Im Rahmen der stationären Jugendhilfe werden diese Jugendlichen nun zunehmend in ein Setting gezwungen, in dem sie die überwiegende Zeit des Tages mit einer erwachsenen Bezugsperson verbringen müssen, die gleichzeitig ständig einen gewissen Enthüllungsdruck auf sie ausübt. Auf den Versuch, sich dem zu entziehen, wird mit erhöhter Betreuungsintensität reagiert. Der explosive Ausbau von Intensivgruppen und Einzelbetreuungsmaßnahmen bis hin zur aktuellen Diskussion über die geschlossene Unterbringung belegen dies sehr deutlich. Aber auch dies belegen Untersuchungen: ein ständiges mehr von Demselben ist wenig Erfolg versprechend.

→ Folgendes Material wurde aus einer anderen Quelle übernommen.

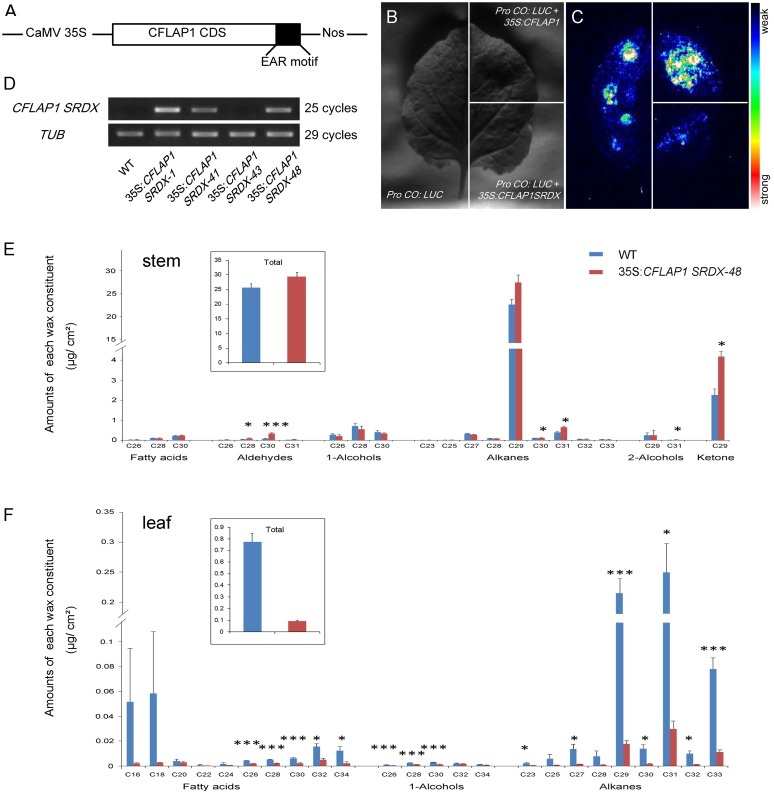
35S:CFLAP1SRDX plants had opposite phenotypes to 35S:CFLAP1 plants.(A) The schematic diagram of 35S:CFLAP1SRDX construct. CaMV35S, CFLAP1 CDS, EAR motif and Nos represent the 35S promoter, CFLAP1 coding sequence, the repression domain of 12 amino acid residues, and the NOS terminator sequence, respectively. (B) and (C) Transient effector-reporter expression assay in tobacco leaves, with the CO promoter driving a luciferase gene as a reporter, and the 35S:CFLAP1 and 35S:CFLAP1SRDX as effectors. Luminescence imaging is shown 48 hours after co-infiltration with the constructs indicated at left. (D) The result of RT-PCR. From right to left, wild type, transgenic lines 35S:CFLAP1SRDX-1, 35S:CFLAP1SRDX-41, 35S:CFLAP1SRDX-43, and 35S:CFLAP1SRDX-48, respectively.TUB2 was used as an internal control. (E) Epicuticular wax components of 35S: CFLAP1SRDX-48 and wild-type stems. Numbers indicate the main chain length of each constituent. Each value is the mean + SD of three biological replicates. At least 5 individual stems were used for each replicate. (F) Epicuticular wax components of 35S: CFLAP1SRDX-48 and wild-type rosette leaves. Numbers indicate the main chain length of each constituent. Each value is the mean + SD of three biological replicates. At least 7 individual rosette leaves were used for each replicate. Level of significance obtained with a Student’s t test is marked by the following: *, p<0.05; ***, p<0.01.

Das Jugendheim Phantasien sieht sich in seinem Selbstverständnis als Gegenpol zu dieser Entwicklung. Wir geben die Verantwortung für ihre Entwicklung den Jugendlichen zurück. Hierbei orientieren wir uns an gefestigten Erkenntnissen der Entwicklungspsychologie, die die Loslösung von den Eltern oder den erwachsenen Bezugspersonen als eine der wichtigsten Entwicklungsaufgaben des Jugendalters bezeichnet. Diese Abgrenzung von den Eltern oder anderen erwachsenen Bezugspersonen ist ein wichtiger Schritt zur Unabhängigkeit und Eigenständigkeit. Die Unabhängigkeit von den Erwachsenen läuft als ein sich allmählich vollziehender Prozess; sie hilft dem Jugendlichen, sich für sein Handeln selbst verantwortlich zu fühlen. Hierdurch wird eine entscheidende Grundlage dafür geschaffen, Selbstsicherheit und Selbstvertrauen zu entwickeln. Der Jugendliche, der sich wenigstens in einigen Bereichen von seiner Familie unabhängig machen kann, wird in der Lage sein, für sein Handeln Verantwortung zu übernehmen, was in der Regel dann erst eigenständiges Handeln ermöglicht. Eigenständigkeit setzt also Unabhängigkeit voraus. Eine solche Vorgehensweise, die dem Jugendlichen die Verantwortung für seine eigene Entwicklung zurückgibt, beinhaltet natürlich auch das Risiko des Scheiterns. Gleichzeitig erfordert sie von uns, dass wir über einen individuell sehr unterschiedlichen Zeitraum problematische Verhaltensweisen in Kauf nehmen und aushalten. Dies bedeutet auch, dass Verhaltensweisen, die zu einer Aufnahme in unsere Einrichtung führen, nicht gleichzeitig zu einem Ausschluss führen. Insgesamt ist unsere alltägliche Arbeit in Abgrenzung zu einer pädagogischen Sichtweise im Sinne von Leiten und Heranführen in einem hohen Maße geprägt durch eine therapeutische Sichtweise im Sinne von Verstehen und Unterstützen. Hierbei werden wir geleitet von der Erkenntnis, dass eine stationäre Fremdunterbringung insbesondere von Jugendlichen am Ende einer langen Kette intensiver pädagogischer Bemühungen steht und uns ein mehr desselben wenig Erfolg versprechend erscheint.